Zero-shot vision-and-language navigation in continuous environments struggles to effectively translate the semantic priors of vision-language models into long-horizon embodied execution capabilities. To address this challenge, this work proposes EmergeNav, a novel framework that introduces an explicit Plan–Solve–Transition hierarchical execution structure. EmergeNav integrates goal-informed perception encoding (GIPE), contrastive dual-memory progress reasoning, and a role-disentangled Dual-FOV perception mechanism, enabling stable navigation without task-specific training or prior maps.
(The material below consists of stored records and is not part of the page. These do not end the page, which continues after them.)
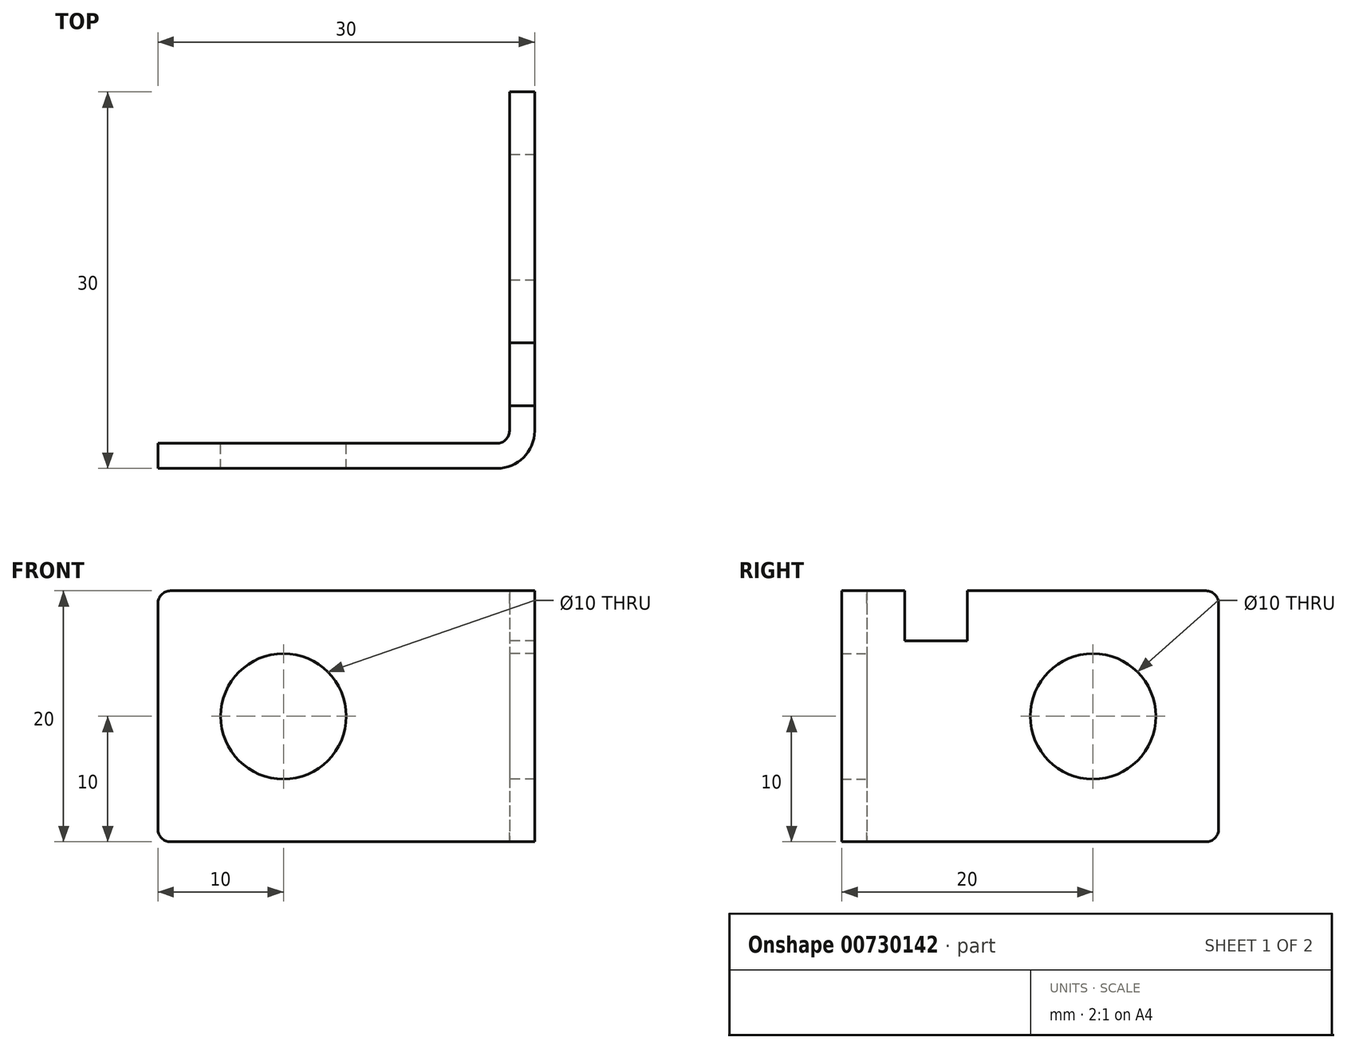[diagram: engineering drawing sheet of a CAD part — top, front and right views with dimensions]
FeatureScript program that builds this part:
annotation { "Feature Type Name" : "Feature", "Feature Type Description" : "" }
export const myFeature = defineFeature(function(context is Context, id is Id, definition is map)
    precondition{}
    {
        {
            var Q0;
            Q0=qCreatedBy(makeId("Top.planeOp"),FACE);
            var sketch = newSketch(context, id + "F0", { "sketchPlane" : qUnion([Q0])});
            skLineSegment(sketch, "E0.bottom", {"start": v(0, 0) * mm, "end": v(30, 0) * mm});
            skLineSegment(sketch, "E0.top", {"start": v(0, 2) * mm, "end": v(28, 2) * mm});
            skLineSegment(sketch, "E0.left", {"start": v(0, 0) * mm, "end": v(0, 2) * mm});
            skLineSegment(sketch, "E1", {"start": v(30, 30) * mm, "end": v(28, 30) * mm});
            skLineSegment(sketch, "E2", {"start": v(28, 30) * mm, "end": v(28, 2) * mm});
            skLineSegment(sketch, "E3", {"start": v(30, 30) * mm, "end": v(30, 0) * mm});
            skSolve(sketch);
        }
        {
            var Q0;
            Q0 = qSketchRegion(id + "F0", true);
            extrude(context, id + "F1", {"entities" : qUnion([Q0]), "depth" : 20 * mm, "offsetDistance" : 25 * mm});
        }
        {
            var Q0;
            Q0=makeQuery(id+"F1.opExtrude","SWEPT_EDGE",EDGE,{"disambiguationData":[OSD([sQuery(id+"F0.wireOp",EDGE,"E0.top"),sQuery(id+"F0.wireOp",EDGE,"E2")])]});
            var Q1;
            Q1=makeQuery(id+"F1.opExtrude","CAP_EDGE",EDGE,{"disambiguationData":[OSD([sQuery(id+"F0.wireOp",EDGE,"E0.left")])],"isStart":true});
            var Q2;
            Q2=makeQuery(id+"F1.opExtrude","CAP_EDGE",EDGE,{"disambiguationData":[OSD([sQuery(id+"F0.wireOp",EDGE,"E0.left")])],"isStart":false});
            var Q3;
            Q3=makeQuery(id+"F1.opExtrude","CAP_EDGE",EDGE,{"disambiguationData":[OSD([sQuery(id+"F0.wireOp",EDGE,"E1")])],"isStart":false});
            var Q4;
            Q4=makeQuery(id+"F1.opExtrude","CAP_EDGE",EDGE,{"disambiguationData":[OSD([sQuery(id+"F0.wireOp",EDGE,"E1")])],"isStart":true});
            fillet(context, id + "F2", {"entities" : qUnion([Q0, Q1, Q2, Q3, Q4]), "radius" : 1 * mm, "tangentPropagation" : true, "allowEdgeOverflow" : false});
        }
        {
            var Q0;
            Q0=makeQuery(id+"F1.opExtrude","SWEPT_EDGE",EDGE,{"disambiguationData":[OSD([sQuery(id+"F0.wireOp",EDGE,"E0.bottom"),sQuery(id+"F0.wireOp",EDGE,"E3")])]});
            fillet(context, id + "F3", {"entities" : qUnion([Q0]), "radius" : 3 * mm, "tangentPropagation" : true, "allowEdgeOverflow" : false});
        }
        {
            var Q0;
            Q0=makeQuery(id+"F1.opExtrude","SWEPT_FACE",FACE,{"disambiguationData":[OSD([sQuery(id+"F0.wireOp",EDGE,"E2")])]});
            var sketch = newSketch(context, id + "F4", { "sketchPlane" : qUnion([Q0])});
            skCircle(sketch, "E4", {"center": v(-20, 10) * mm, "radius": 5 * mm});
            skSolve(sketch);
        }
        {
            var Q0;
            Q0=makeQuery(id+"F4.imprint","IMPRINT",FACE,{"disambiguationData":[TD([[makeQuery(id+"F4.imprint","IMPRINT",EDGE,{"derivedFrom":sQuery(id+"F4.wireOp",EDGE,"E4")}),1.0]])]});
            extrude(context, id + "F5", {"entities" : qUnion([Q0]), "operationType" : NewBodyOperationType.REMOVE, "oppositeDirection" : true, "depth" : 25 * mm, "offsetDistance" : 25 * mm});
        }
        {
            var Q0;
            Q0=makeQuery(id+"F1.opExtrude","SWEPT_FACE",FACE,{"disambiguationData":[OSD([sQuery(id+"F0.wireOp",EDGE,"E0.top")])]});
            var sketch = newSketch(context, id + "F6", { "sketchPlane" : qUnion([Q0])});
            skCircle(sketch, "E5", {"center": v(-10, 10) * mm, "radius": 5 * mm});
            skSolve(sketch);
        }
        {
            var Q0;
            Q0=makeQuery(id+"F6.imprint","IMPRINT",FACE,{"disambiguationData":[TD([[makeQuery(id+"F6.imprint","IMPRINT",EDGE,{"derivedFrom":sQuery(id+"F6.wireOp",EDGE,"E5")}),1.0]])]});
            extrude(context, id + "F7", {"entities" : qUnion([Q0]), "operationType" : NewBodyOperationType.REMOVE, "oppositeDirection" : true, "depth" : 25 * mm, "offsetDistance" : 25 * mm});
        }
        {
            var Q0;
            Q0=makeQuery(id+"F1.opExtrude","SWEPT_FACE",FACE,{"disambiguationData":[OSD([sQuery(id+"F0.wireOp",EDGE,"E2")])]});
            var sketch = newSketch(context, id + "F8", { "sketchPlane" : qUnion([Q0])});
            skLineSegment(sketch, "E6.bottom", {"start": v(-10, 20) * mm, "end": v(-5, 20) * mm});
            skLineSegment(sketch, "E6.top", {"start": v(-10, 16) * mm, "end": v(-5, 16) * mm});
            skLineSegment(sketch, "E6.left", {"start": v(-10, 20) * mm, "end": v(-10, 16) * mm});
            skLineSegment(sketch, "E6.right", {"start": v(-5, 20) * mm, "end": v(-5, 16) * mm});
            skSolve(sketch);
        }
        {
            var Q0;
            Q0=makeQuery(id+"F8.imprint","IMPRINT",FACE,{"disambiguationData":[TD([[makeQuery(id+"F8.imprint","IMPRINT",EDGE,{"derivedFrom":sQuery(id+"F8.wireOp",EDGE,"E6.bottom")}),-1.0]])]});
            extrude(context, id + "F9", {"entities" : qUnion([Q0]), "operationType" : NewBodyOperationType.REMOVE, "oppositeDirection" : true, "depth" : 25 * mm, "offsetDistance" : 25 * mm});
        }
    });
Leveraging open-source VLM backbones such as Qwen3-VL, the method achieves success rates of 30.00% and 37.00% on the VLN-CE benchmark using only 8B and 32B parameter models, respectively, substantially outperforming existing zero-shot approaches.
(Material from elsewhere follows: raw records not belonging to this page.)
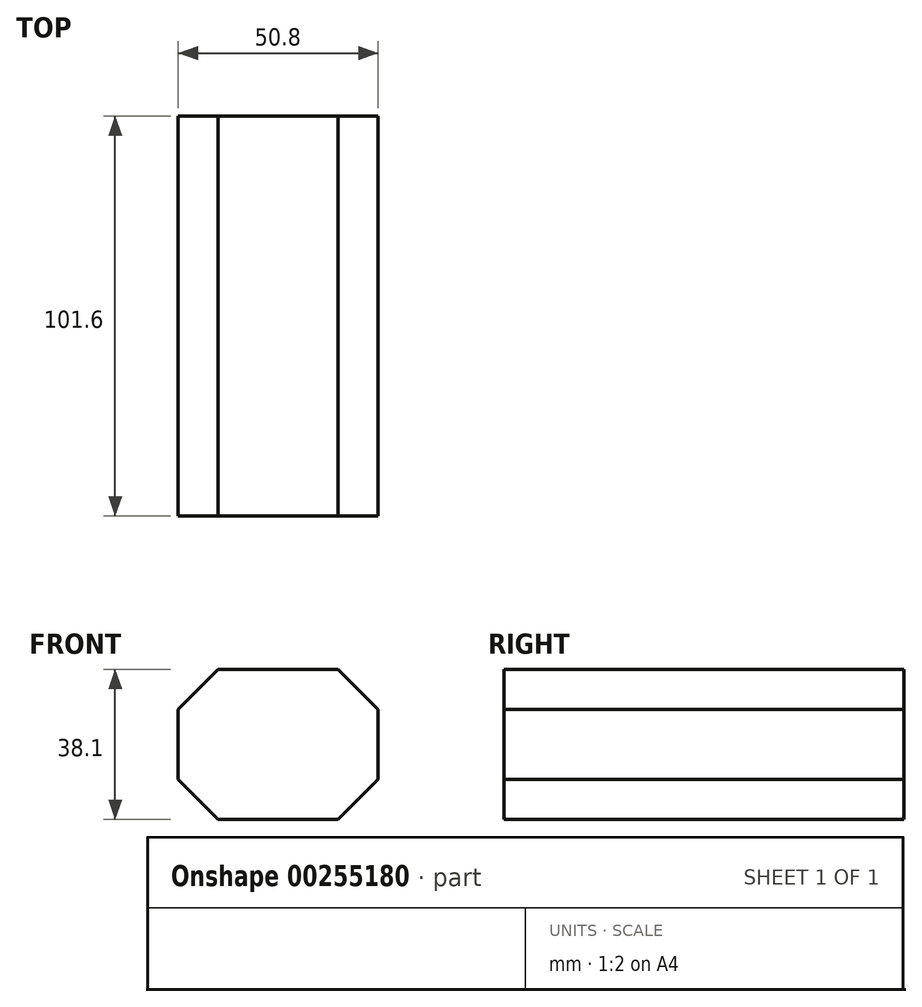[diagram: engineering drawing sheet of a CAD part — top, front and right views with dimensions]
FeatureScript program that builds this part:
annotation { "Feature Type Name" : "Feature", "Feature Type Description" : "" }
export const myFeature = defineFeature(function(context is Context, id is Id, definition is map)
    precondition{}
    {
        {
            var Q0;
            Q0=qCreatedBy(makeId("Front.planeOp"),FACE);
            var sketch = newSketch(context, id + "F0", { "sketchPlane" : qUnion([Q0])});
            skLineSegment(sketch, "E0.rect.bottom", {"start": v(-25.4, 19.05) * mm, "end": v(25.4, 19.05) * mm});
            skLineSegment(sketch, "E0.rect.top", {"start": v(-25.4, -19.05) * mm, "end": v(25.4, -19.05) * mm});
            skLineSegment(sketch, "E0.rect.left", {"start": v(-25.4, 19.05) * mm, "end": v(-25.4, -19.05) * mm});
            skLineSegment(sketch, "E0.rect.right", {"start": v(25.4, 19.05) * mm, "end": v(25.4, -19.05) * mm});
            skPoint(sketch, "E0.rect.middle", {"position": v(0, 0) * mm});
            skSolve(sketch);
        }
        {
            var Q0;
            Q0=qSketchRegion(id+"F0",true);
            extrude(context, id + "F1", {"entities" : qUnion([Q0]), "depth" : 101.6 * mm});
        }
        {
            var Q0;
            Q0=makeQuery(id+"F1.opExtrude","SWEPT_EDGE",EDGE,{"disambiguationData":[OSD([sQuery(id+"F0.wireOp",EDGE,"E0.rect.bottom"),sQuery(id+"F0.wireOp",EDGE,"E0.rect.left")])]});
            var Q1;
            Q1=makeQuery(id+"F1.opExtrude","SWEPT_EDGE",EDGE,{"disambiguationData":[OSD([sQuery(id+"F0.wireOp",EDGE,"E0.rect.top"),sQuery(id+"F0.wireOp",EDGE,"E0.rect.left")])]});
            var Q2;
            Q2=makeQuery(id+"F1.opExtrude","SWEPT_EDGE",EDGE,{"disambiguationData":[OSD([sQuery(id+"F0.wireOp",EDGE,"E0.rect.top"),sQuery(id+"F0.wireOp",EDGE,"E0.rect.right")])]});
            var Q3;
            Q3=makeQuery(id+"F1.opExtrude","SWEPT_EDGE",EDGE,{"disambiguationData":[OSD([sQuery(id+"F0.wireOp",EDGE,"E0.rect.bottom"),sQuery(id+"F0.wireOp",EDGE,"E0.rect.right")])]});
            chamfer(context, id + "F2", {"entities" : qUnion([Q0, Q1, Q2, Q3]), "width" : 10.16 * mm, "tangentPropagation" : true});
        }
    });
Zero-shot vision-and-language navigation in continuous environments (VLN-CE) remains challenging for modern vision-language models (VLMs). Although these models encode useful semantic priors, their open-ended reasoning does not directly translate into stable long-horizon embodied execution. We argue that the key bottleneck is not missing knowledge alone, but missing an execution structure for organizing instruction following, perceptual grounding, temporal progress, and stage verification. We propose EmergeNav, a zero-shot framework that formulates continuous VLN as structured embodied inference. EmergeNav combines a Plan--Solve--Transition hierarchy for stage-structured execution, GIPE for goal-conditioned perceptual extraction, contrastive dual-memory reasoning for progress grounding, and role-separated Dual-FOV sensing for time-aligned local control and boundary verification. On VLN-CE, EmergeNav achieves strong zero-shot performance using only open-source VLM backbones and no task-specific training, explicit maps, graph search, or waypoint predictors, reaching 30.00 SR with Qwen3-VL-8B and 37.00 SR with Qwen3-VL-32B. These results suggest that explicit execution structure is a key ingredient for turning VLM priors into stable embodied navigation behavior.